01-07-2010 @ 16:35
De NVPI heeft kennis genomen van de brief van de Minister van Justitie aan de Tweede Kamer waarin hij aangeeft voorbereiding van wetgeving ter hand te nemen die voorziet in een strafrechtelijk verbod op de openbaarmaking of verspreiding van extreem gewelddadige games als er eind 2010 geen vooruitgang is geboekt in naleving van de leeftijdsclassificaties. Met deze brief geeft de minister gehoor aan het verzoek dat de Tweede Kamer deed in november 2007.
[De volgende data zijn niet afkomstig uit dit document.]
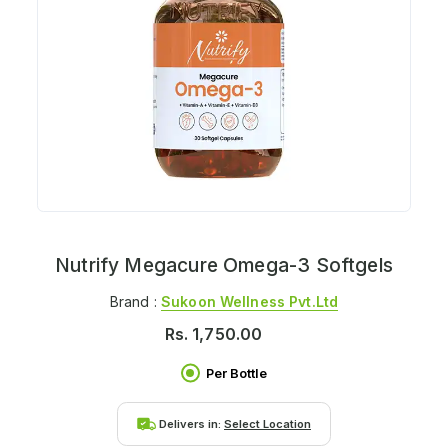
Nutrify Megacure Omega-3 Softgels
Brand :
Sukoon Wellness Pvt.ltd
Rs.
1,750.00
Per Bottle
Delivers in:
Select Location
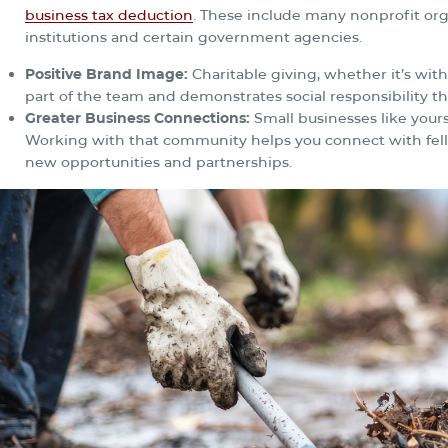
business tax deduction
. These include many nonprofit orga
institutions and certain government agencies.
Positive Brand Image:
Charitable giving, whether it’s wi
part of the team and demonstrates social responsibility th
Greater Business Connections:
Small businesses like yours
Working with that community helps you connect with fell
new opportunities and partnerships.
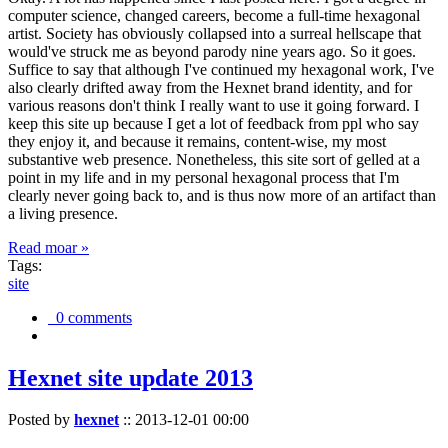
computer science, changed careers, become a full-time hexagonal
artist. Society has obviously collapsed into a surreal hellscape that
would've struck me as beyond parody nine years ago. So it goes.
Suffice to say that although I've continued my hexagonal work, I've
also clearly drifted away from the Hexnet brand identity, and for
various reasons don't think I really want to use it going forward. I
keep this site up because I get a lot of feedback from ppl who say
they enjoy it, and because it remains, content-wise, my most
substantive web presence. Nonetheless, this site sort of gelled at a
point in my life and in my personal hexagonal process that I'm
clearly never going back to, and is thus now more of an artifact than
a living presence.
Read moar »
Tags:
site
0 comments
Hexnet site update 2013
Posted by
hexnet
::
2013-12-01 00:00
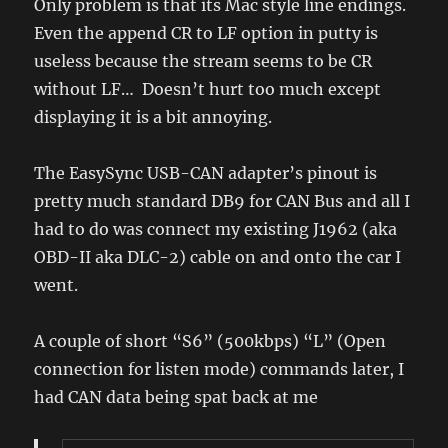
Only problem is that its Mac style line endings.
Even the append CR to LF option in putty is
useless because the stream seems to be CR
without LF… Doesn’t hurt too much except
displaying it is a bit annoying.
The EasySync USB-CAN adapter’s pinout is
pretty much standard DB9 for CAN Bus and all I
had to do was connect my existing J1962 (aka
OBD-II aka DLC-2) cable on and onto the car I
went.
A couple of short “S6” (500kbps) “L” (Open
connection for listen mode) commands later, I
had CAN data being spat back at me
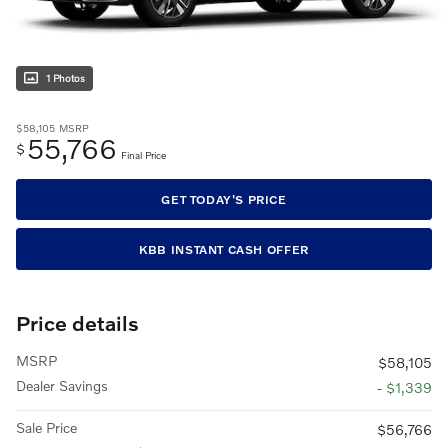
1 Photos
$58,105
MSRP
55,766
$
Final Price
GET TODAY'S PRICE
KBB INSTANT CASH OFFER
Price details
MSRP
$58,105
Dealer Savings
- $1,339
Sale Price
$56,766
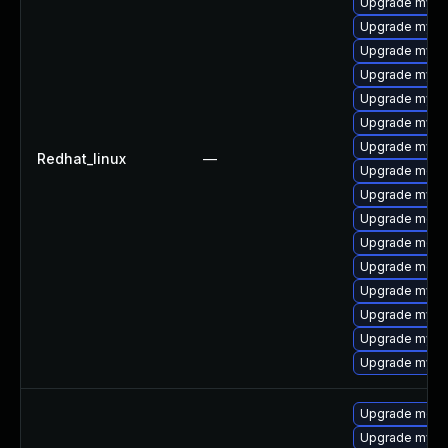
Upgrade mysq
Upgrade mysq
Upgrade mysql
Upgrade mysql
Upgrade mys
Upgrade mysql
Upgrade mysq
Redhat_linux
—
Upgrade meca
Upgrade mysq
Upgrade mec
Upgrade meca
Upgrade meca
Upgrade mysq
Upgrade mysql
Upgrade mysq
Upgrade mysql
Upgrade meca
Upgrade mysql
NVPI is verrast door de brief. Er zijn immers door de detailhandel afspraken gemaakt met de minister over de verbetering van die naleving. Die afspraken lopen tot en met 2011. Volgens die afspraken zou de naleving dan op 70% tot 75% moeten liggen voor de ‘zware’ categorie 16+ games. Als dat niet zou slagen zou er gekeken worden naar alternatieven. NVPI gaat er daarom vanuit dat de minister vooral wil laten zien dat het hem serieus is dat de detailhandel de leeftijdsclassificaties strikt naleeft.
Zoals in november 2007 door NVPI al aangegeven brengt een verbodsmogelijkheid nodeloos ingewikkelde discussies met zich mee ten aanzien van de relatie tussen geweld in games en feitelijk gedrag, objectieve meetbaarheid van het begrip ‘extreem’, het vrije verkeer van goederen binnen de Europese Economische Ruimte, de vrijheid van meningsuiting en de vraag waarom andere ‘content’ niet onder een verbod zou vallen. NVPI is en blijft van mening dat deze discussies helemaal niet gevoerd hoeven te worden. De branche is zich als geen ander bewust van haar eigen verantwoordelijkheid en heeft daarom een zeer stevig leeftijdsclassificatiesysteem (PEGI) ontwikkeld dat – in combinatie met bestaande wetgeving en media-educatie – meer dan voldoende mogelijkheden biedt om jongeren te beschermen. Een verbod biedt niet méér bescherming dan het huidige systeem. Het leidt er simpelweg toe dat de content uit het directe zicht raakt en in plaats daarvan in een ‘grijs’ en oncontroleerbaar circuit belandt. Alle content is immers wereldwijd beschikbaar en verkrijgbaar.